一
“文革”初期,群众中流传的多为“提起脑壳干革命”的所谓“造反歌”。
1966年8月,一批有“救世主”派头的首都大专院校红卫兵,来到成都“煽风点火”。他们在带来“革命火种”的同时,也带来了一首《拿起笔作刀枪》的“战歌”。 当时十分普及,大凡学生皆能唱:
拿起笔,作刀枪,集中火力打黑帮。
革命师生齐造反,文化革命当闯将!
忠于革命忠于党,刀山火海也敢闯。
谁要反对毛主席,坚决叫他见阎王!
也有依此曲谱这样唱的:
老子英雄儿好汉,老子反动儿混蛋。
紧跟领袖毛主席,牛鬼蛇神吓破胆!
笔者曾目睹过这样一个场面:舞台上红光弥漫,台下观众如堵。一阵急风暴雨般的音乐骤然响起。继则突闻“杀!杀!杀!”三声大喊,耳幕后忽地杀出一彪男女红卫兵,个个头戴军帽,身着军装,腰扎皮带,臂佩袖章,手握小红书,袖挽至肘,神情直如怒目金刚。冲至舞台中央后猛然一个急刹,立时塑就一组“战斗群像”:或蹲,或卧,或俯,或仰,或举手,或翘脚,或作扔手榴弹状,或作冲锋刺杀状。俄顷,又闻“咚!咚!咚!”三声鼓响,上述人等便划齐猛地发力狠跺地板。即四散开跳踉作舞,并直起喉咙竭力唱道:
混蛋王八蛋,你睁眼看一看:
文化大革命,谁敢来阻拦!
炮轰西南局!火烧省市委!
革牛鬼蛇神的命!看保皇派,
他脸色发黄,吓破了胆!
如果反复两次后,这群人又迅速集合成舞台左前方塑像,个个像上足了发条似地踏脚、挥拳、并改唱为吼。台下观众如走魔道,也拼命跟着齐声狂呼。

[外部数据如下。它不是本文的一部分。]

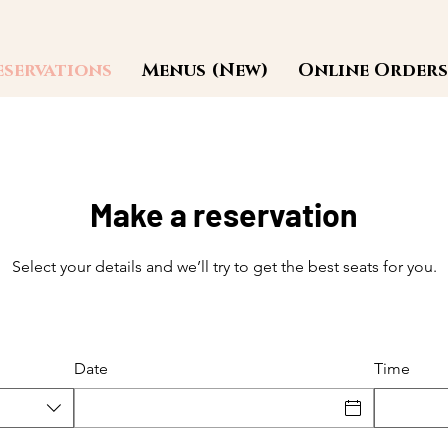
eservations
Menus (New)
Online Orders
Make a reservation
Select your details and we’ll try to get the best seats for you.
Date
Time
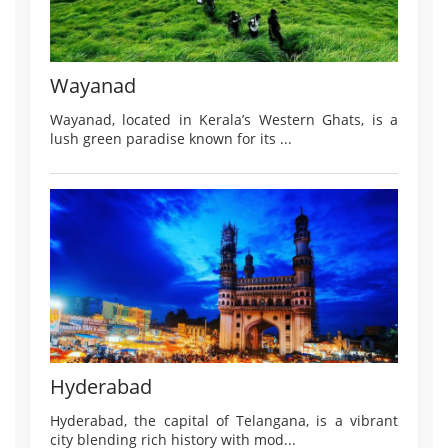
Wayanad
Wayanad, located in Kerala’s Western Ghats, is a
lush green paradise known for its ...
Hyderabad
Hyderabad, the capital of Telangana, is a vibrant
city blending rich history with mod...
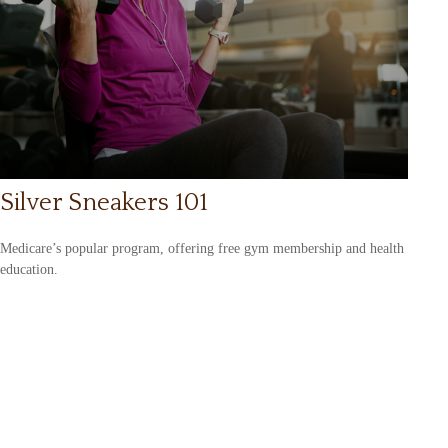
Silver Sneakers 101
Medicare’s popular program, offering free gym membership and health
education.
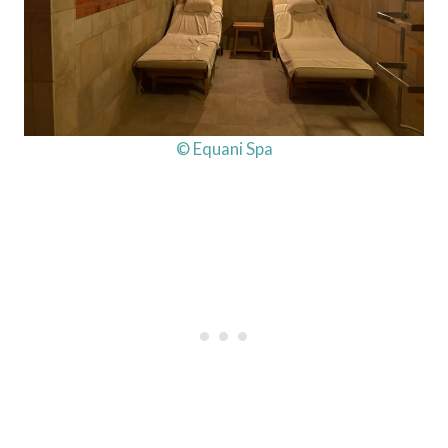
© Equani Spa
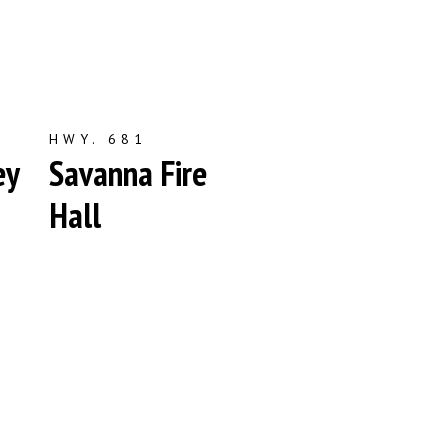
HWY. 681
ey
Savanna Fire
Hall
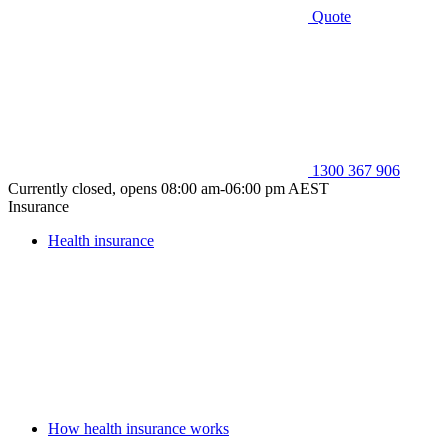
Quote
1300 367 906
Currently closed, opens 08:00 am-06:00 pm AEST
Insurance
Health insurance
How health insurance works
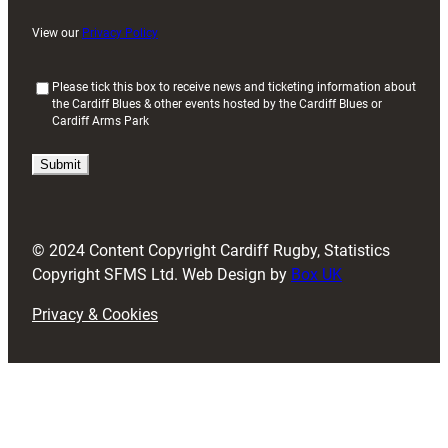
View our
Privacy Policy
(
Please tick this box to receive news and ticketing information about
the Cardiff Blues & other events hosted by the Cardiff Blues or
R
Cardiff Arms Park
e
q
u
i
r
e
d
© 2024 Content Copyright Cardiff Rugby, Statistics
)
Copyright SFMS Ltd. Web Design by
Box UK
Privacy & Cookies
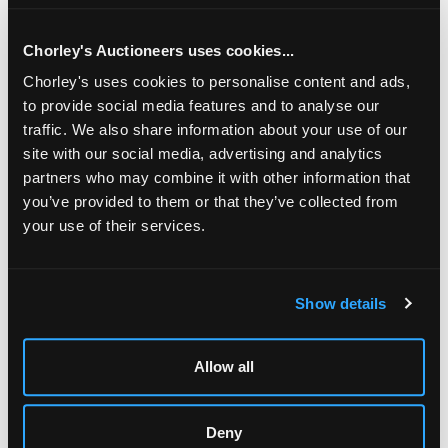
jasperware panels, the clock dial signed Lenoir ?• Paris, the
barometer dial signed ?• Paris, 115cm high/Provenance:
Sotheby's, The H J Joel Collection, 17 April 1980, Lot 99/
Chorley's Auctioneers uses cookies...
Chorley's uses cookies to personalise content and ads,
to provide social media features and to analyse our
traffic. We also share information about your use of our
site with our social media, advertising and analytics
partners who may combine it with other information that
you’ve provided to them or that they’ve collected from
your use of their services.
LOCATION & OPENING TIMES
Show details
Chorley's Auctioneers
Prinknash Abbey Park
Gloucestershire
Allow all
GL4 8EX
Telephone:
+44 (0)
1452 344 499
Deny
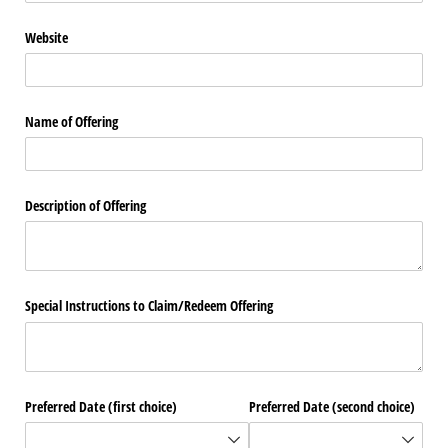
Website
Name of Offering
Description of Offering
Special Instructions to Claim/​Redeem Offering
Preferred Date (first choice)
Preferred Date (second choice)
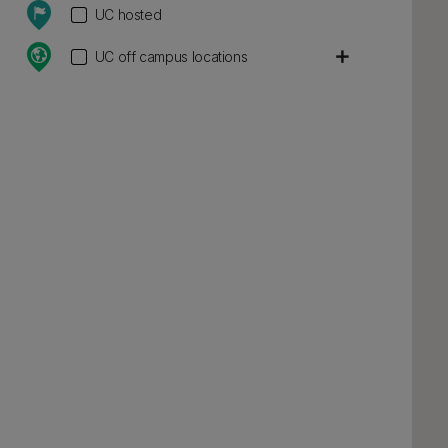
UC hosted
add
UC off campus locations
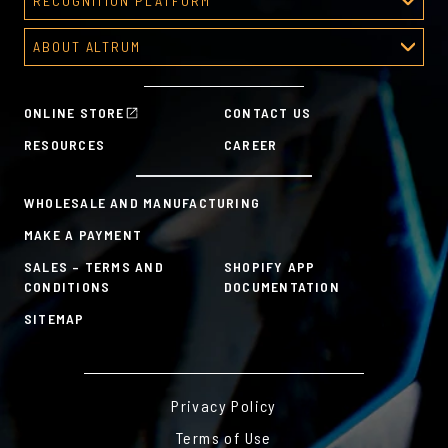
RECOGNITION PLATFORM
About Corporate Awards
Recognition Platform
Custom Awards Gallery
ABOUT ALTRUM
Recognition Programs
Predesigned Awards
About Altrum
Manager Tools
Mission & Values
HR Tools
ONLINE STORE
CONTACT US
History
Custom Plans for Employee Recognition & Rewards
RESOURCES
CAREER
Sustainability Commitment
A la Carte
WHOLESALE AND MANUFACTURING
MAKE A PAYMENT
SALES – TERMS AND
SHOPIFY APP
CONDITIONS
DOCUMENTATION
SITEMAP
Privacy Policy
Terms of Use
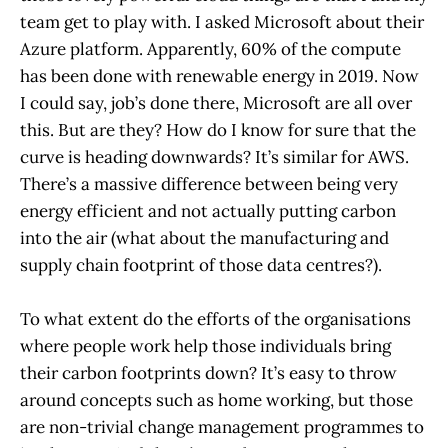
team get to play with. I asked Microsoft about their
Azure platform. Apparently, 60% of the compute
has been done with renewable energy in 2019. Now
I could say, job’s done there, Microsoft are all over
this. But are they? How do I know for sure that the
curve is heading downwards? It’s similar for AWS.
There’s a massive difference between being very
energy efficient and not actually putting carbon
into the air (what about the manufacturing and
supply chain footprint of those data centres?).
To what extent do the efforts of the organisations
where people work help those individuals bring
their carbon footprints down? It’s easy to throw
around concepts such as home working, but those
are non-trivial change management programmes to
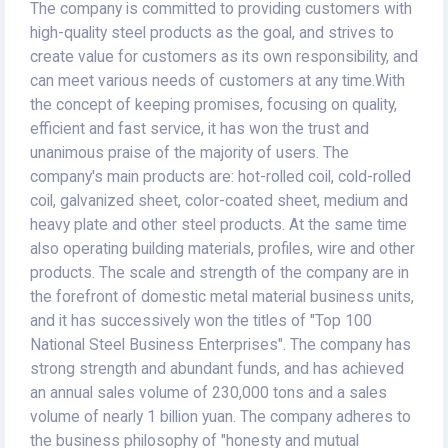
The company is committed to providing customers with
high-quality steel products as the goal, and strives to
create value for customers as its own responsibility, and
can meet various needs of customers at any time.With
the concept of keeping promises, focusing on quality,
efficient and fast service, it has won the trust and
unanimous praise of the majority of users. The
company's main products are: hot-rolled coil, cold-rolled
coil, galvanized sheet, color-coated sheet, medium and
heavy plate and other steel products. At the same time
also operating building materials, profiles, wire and other
products. The scale and strength of the company are in
the forefront of domestic metal material business units,
and it has successively won the titles of "Top 100
National Steel Business Enterprises". The company has
strong strength and abundant funds, and has achieved
an annual sales volume of 230,000 tons and a sales
volume of nearly 1 billion yuan. The company adheres to
the business philosophy of "honesty and mutual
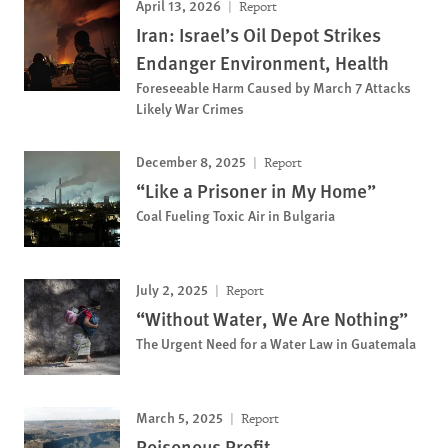
April 13, 2026
Report
Iran: Israel’s Oil Depot Strikes
Endanger Environment, Health
Foreseeable Harm Caused by March 7 Attacks
Likely War Crimes
December 8, 2025
Report
“Like a Prisoner in My Home”
Coal Fueling Toxic Air in Bulgaria
July 2, 2025
Report
“Without Water, We Are Nothing”
The Urgent Need for a Water Law in Guatemala
March 5, 2025
Report
Poisonous Profit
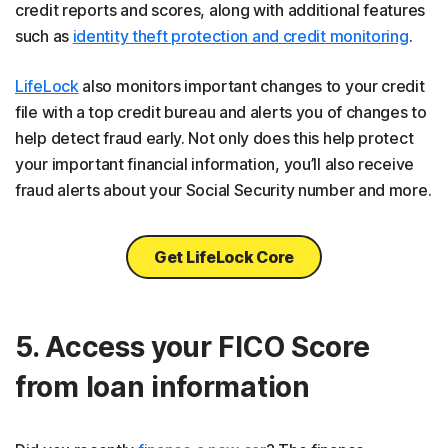
credit reports and scores, along with additional features
such as
identity theft protection and credit monitoring
.
LifeLock
also monitors important changes to your credit
file with a top credit bureau and alerts you of changes to
help detect fraud early. Not only does this help protect
your important financial information, you’ll also receive
fraud alerts about your Social Security number and more.
Get LifeLock Core
5. Access your FICO Score
from loan information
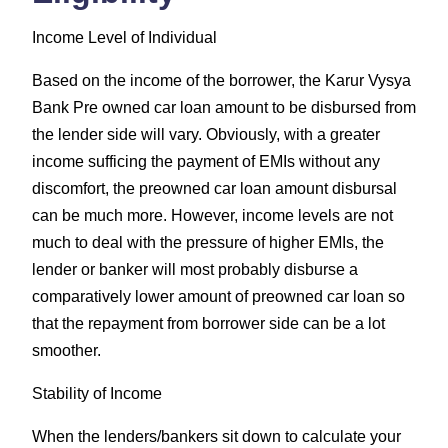
Income Level of Individual
Based on the income of the borrower, the Karur Vysya
Bank Pre owned car loan amount to be disbursed from
the lender side will vary. Obviously, with a greater
income sufficing the payment of EMIs without any
discomfort, the preowned car loan amount disbursal
can be much more. However, income levels are not
much to deal with the pressure of higher EMIs, the
lender or banker will most probably disburse a
comparatively lower amount of preowned car loan so
that the repayment from borrower side can be a lot
smoother.
Stability of Income
When the lenders/bankers sit down to calculate your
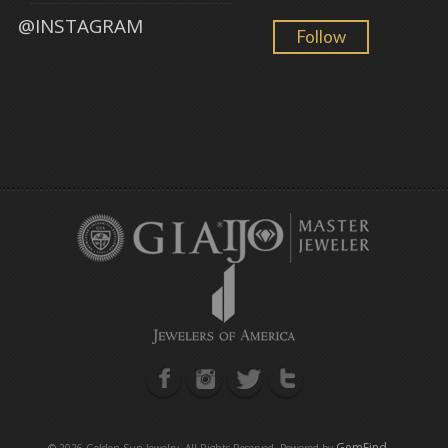
@INSTAGRAM
Follow
GemFind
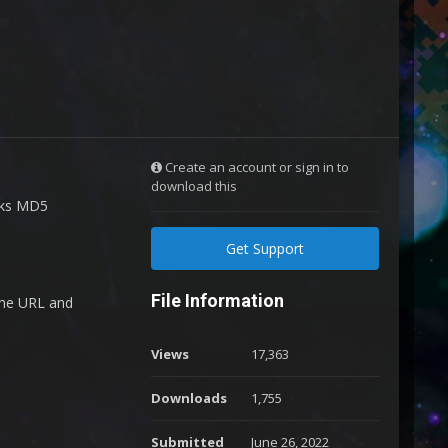
Create an account or sign in to
download this
ecks MD5
Get Support
File Information
ame URL and
Views
17,363
Downloads
1,755
Submitted
June 26, 2022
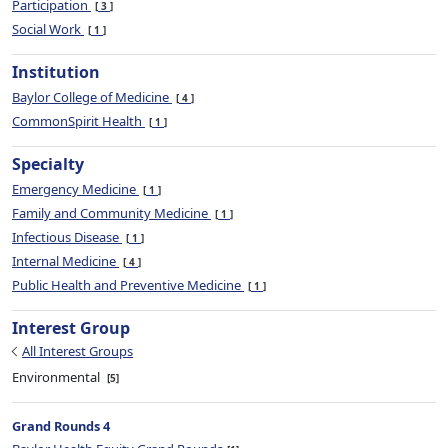
Participation
3
Social Work
1
Institution
Baylor College of Medicine
4
CommonSpirit Health
1
Specialty
Emergency Medicine
1
Family and Community Medicine
1
Infectious Disease
1
Internal Medicine
4
Public Health and Preventive Medicine
1
Interest Group
All Interest Groups
Environmental
5
Grand Rounds 4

“文革”中,江青之流独揽文艺在权,以至“八亿人民八个戏”。“样板戏”的泛滥,使人们产生了一种强烈的逆反心理。加之物资奇缺,生活困苦,有人便依《红灯记》中《浑身是胆雄赳赳》唱腔改词而唱之:
……时令不好,东西来得陡,
妈要把钱粮锁在柜柜头,
小铁梅出门买肉看肥瘦,
千万不能遭槽头,
红烧时,臭肉定要加烧酒,
吃饭时,奶奶吃肉你啃骨头。
上世纪60年代末,电影院开始放映一些纪录片和外国故事片。纪录片是为“革命”需要而拍的,自然味同嚼蜡;故事片也仅是当时几个如阿尔巴尼亚、越南、朝鲜等友国的,自然也是出于为“革命”而译的目的,鲜有耐看者。日本电影和作为“封、资、修”批判的国产片,在艺术上尚有可观,但常人却不易弄到票。时有谣云:
中国电影,新闻简报;
越南电影,飞机大炮;
阿尔巴尼亚,莫名其妙;
日本电影,内部卖票。
二
“文革”成都盛传两副对联:
其一:
二
三四五、六七八九
缺一(衣),少十(食)之谓也。
其二:
市场繁荣双桥子;工资稳定二级工。
尽管当时的报纸、电台天天都被“市场繁荣,物价稳定”之声充斥,但成都市民要想买点蔬菜副食之类的生活必需品,还是得去城郊双桥子的自由市场出高价。更可怜的是当时的二级工,月薪三十几元,竟“稳定”了至少10年!
“老三届”学生大概都不会忘记:1968年12月22日夜,收音机里传来了“知识青年到农村去,接受贫下中农的再教育,很有必要……”的“最新指示”。一句话使昔日的“天兵天将”突然变成了城里吃闲饭的“多余人”!仿佛一股强劲的旋风刮来,将这些热血沸腾、惯于以天马行空方式思维行事的年轻人刮得晕头转向。一代人的社会迁徙从此开始了。
当时,有一首知青歌谣,是沿用电影《英雄儿女》插曲曲调,填以新词,来描述知青们听到最新指示后心襟的。歌中唱道:
最新指示下达后,马上就要别故乡,别故乡。告别亲爱的朋友们,知青就要去远方,接受贫下中农再教育,广阔天地炼红心。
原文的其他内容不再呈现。